Porém, a ação teria chamado a atenção de pessoas que passavam pelo local e a dupla foi conduzida para um segundo endereço, no Instituto Penal Agrícola.
Lá, o motorista diz que foi espancado e humilhado: os PMs teriam cortado seu pé e queixo utilizando um canivete, e desmaiou ao ser agredido com um saco plástico na cabeça. Acordado com água no rosto, foi colocado de bruços.

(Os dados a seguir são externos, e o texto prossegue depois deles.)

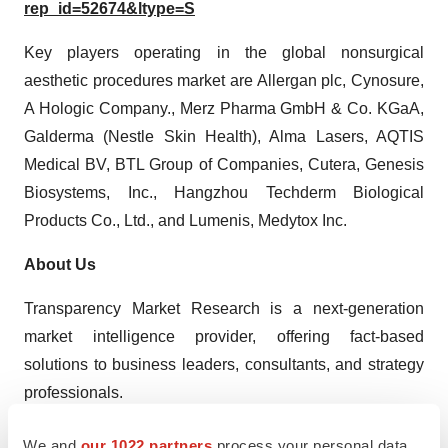
rep_id=52674&ltype=S
Key players operating in the global nonsurgical
aesthetic procedures market are Allergan plc, Cynosure,
A Hologic Company., Merz Pharma GmbH & Co. KGaA,
Galderma (Nestle Skin Health), Alma Lasers, AQTIS
Medical BV, BTL Group of Companies, Cutera, Genesis
Biosystems, Inc., Hangzhou Techderm Biological
Products Co., Ltd., and Lumenis, Medytox Inc.
About Us
Transparency Market Research is a next-generation
market intelligence provider, offering fact-based
solutions to business leaders, consultants, and strategy
professionals.
Our reports are single-point solutions for businesses to
We and
our 1022 partners
process your personal data,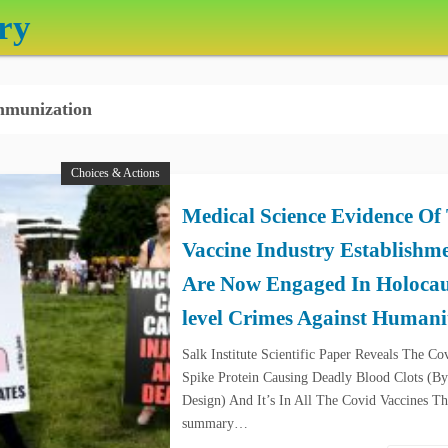
ry
munization
Choices & Actions
Medical Science Evidence Of
Vaccine Industry Establishm
Are Now Engaged In Holocau
level Crimes Against Humani
Salk Institute Scientific Paper Reveals The Co
Spike Protein Causing Deadly Blood Clots (By
Design) And It’s In All The Covid Vaccines Th
summary…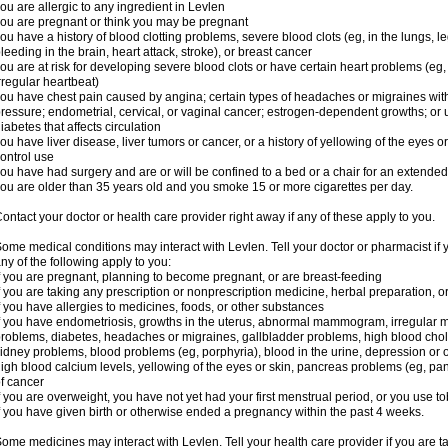
ou are allergic to any ingredient in Levlen
ou are pregnant or think you may be pregnant
ou have a history of blood clotting problems, severe blood clots (eg, in the lungs, l
leeding in the brain, heart attack, stroke), or breast cancer
ou are at risk for developing severe blood clots or have certain heart problems (eg,
rregular heartbeat)
ou have chest pain caused by angina; certain types of headaches or migraines with
ressure; endometrial, cervical, or vaginal cancer; estrogen-dependent growths; o
iabetes that affects circulation
ou have liver disease, liver tumors or cancer, or a history of yellowing of the eyes 
ontrol use
ou have had surgery and are or will be confined to a bed or a chair for an extended
ou are older than 35 years old and you smoke 15 or more cigarettes per day.
ontact your doctor or health care provider right away if any of these apply to you.
ome medical conditions may interact with Levlen. Tell your doctor or pharmacist if 
ny of the following apply to you:
f you are pregnant, planning to become pregnant, or are breast-feeding
f you are taking any prescription or nonprescription medicine, herbal preparation, 
f you have allergies to medicines, foods, or other substances
f you have endometriosis, growths in the uterus, abnormal mammogram, irregular me
roblems, diabetes, headaches or migraines, gallbladder problems, high blood choles
idney problems, blood problems (eg, porphyria), blood in the urine, depression or
igh blood calcium levels, yellowing of the eyes or skin, pancreas problems (eg, pancr
f cancer
f you are overweight, you have not yet had your first menstrual period, or you use t
f you have given birth or otherwise ended a pregnancy within the past 4 weeks.
ome medicines may interact with Levlen. Tell your health care provider if you are t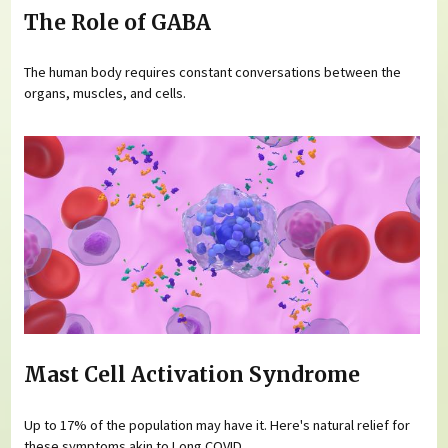
The Role of GABA
The human body requires constant conversations between the
organs, muscles, and cells.
Mast Cell Activation Syndrome
Up to 17% of the population may have it. Here's natural relief for
these symptoms akin to Long COVID.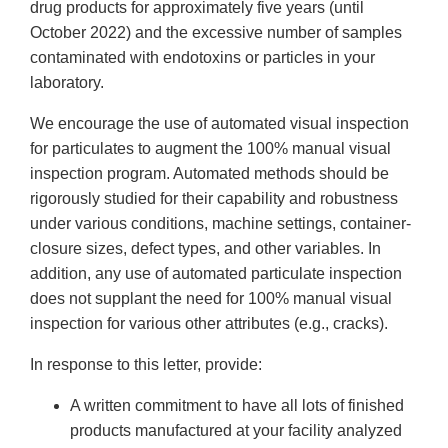
drug products for approximately five years (until
October 2022) and the excessive number of samples
contaminated with endotoxins or particles in your
laboratory.
We encourage the use of automated visual inspection
for particulates to augment the 100% manual visual
inspection program. Automated methods should be
rigorously studied for their capability and robustness
under various conditions, machine settings, container-
closure sizes, defect types, and other variables. In
addition, any use of automated particulate inspection
does not supplant the need for 100% manual visual
inspection for various other attributes (e.g., cracks).
In response to this letter, provide:
A written commitment to have all lots of finished
products manufactured at your facility analyzed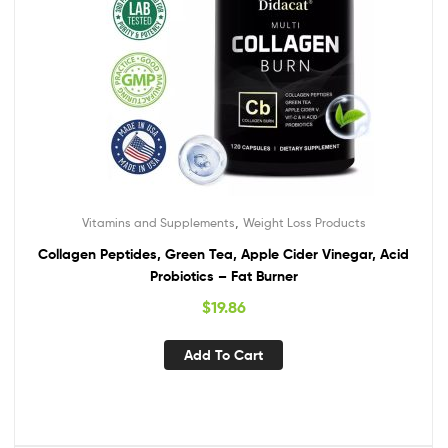
,
Vitamins and Supplements
Weight Loss Products
Collagen Peptides, Green Tea, Apple Cider Vinegar, Acid
Probiotics – Fat Burner
$
19.86
Add To Cart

Enquanto era imobilizado pelo joelho de um dos agentes, outro colocou uma luva azul, introduziu o dedo no ânus do suspeito e depois passou na boca dele.
O amigo, que estava em outra viatura sob a guarda de dois agentes, apenas foi agredido, mas ouviu os PMs pedindo para que ele se aproximasse para assistir o que estava sendo feito com o então comparsa.
Antes de ser levado para a Central de Flagrantes, o suspeito de 25 anos passou por atendimento médico na UPA Tangará, onde recebeu pontos no rosto, e depois foi encaminhado para exames na Santa Casa.
A dupla afirma que a ocorrência iniciou por volta do meio dia, mas somente às 17h chegou à delegacia.
Julgamento
Os PMs confirmam todo o trajeto da ocorrência, mas justificam a parada para a troca de algemas, a procura por droga enterrada e as lesões decorrentes de resistência.
Em audiência, o capitão responsável pelas duas equipes investigadas depôs a favor deles dizendo que sempre tiveram comportamento exemplar e que não acredita que os quatro cabos tenham praticado os atos de tortura a fim de obter a confissão dos suspeitos.
Ao analisar os depoimentos e provas, o juiz Ronaldo Roth, da Primeira Auditoria Militar, concluiu que “as declarações das duas vítimas encontram-se isoladas… confrontando tudo, as lesões na perna do indivíduo e as outras lesões se encaixavam com os depoimentos dos policiais, só não conseguiu achar justificativa para a lesão no ânus”.
Quanto a isso, o depoimento de um perito da Polícia Científica pesou na decisão do magistrado. Ele afirmou que a introdução do dedo com luvas e gel dificilmente causaria as lesões apontadas no laudo.
O juiz aponta ainda que o exame pericial não detalha se a laceração anal era recente.
“Por se tratar de uma lesão leve, pode até mesmo ser provocada por uma unha. Factível, entre inúmeras possibilidades, que possa ter sido causada pelo próprio indivíduo preso. Portanto, com base no que foi explicitado, chega a ser fantasiosa a alegação da vítima”, escreveu.
A sentença finaliza com a absolvição dos réus, sob a chancela do Ministério Público Militar, que opinou no mesmo sentido.
Atualização
Os dois rapazes que figuram como vítimas estão presos. O primeiro pela ocorrência em questão e o segundo, que foi absolvido nesta ocorrência, preso posteriormente por tráfico de drogas em outra situação.
Sobre os PMs investigados, um cabo pediu exoneração e outro foi promovido a sargento.
Por se tratar de inquérito sobre crime militar (praticado durante o exercício da função), os quatro não serão processados pela Justiça Criminal Comum.
A reportagem solicitou nota oficial da Polícia Militar informando se, com a decisão judicial, os três retornam ao trabalho sem nenhum impeditivo.
Assim que a resposta for enviada, o conteúdo será atualizado.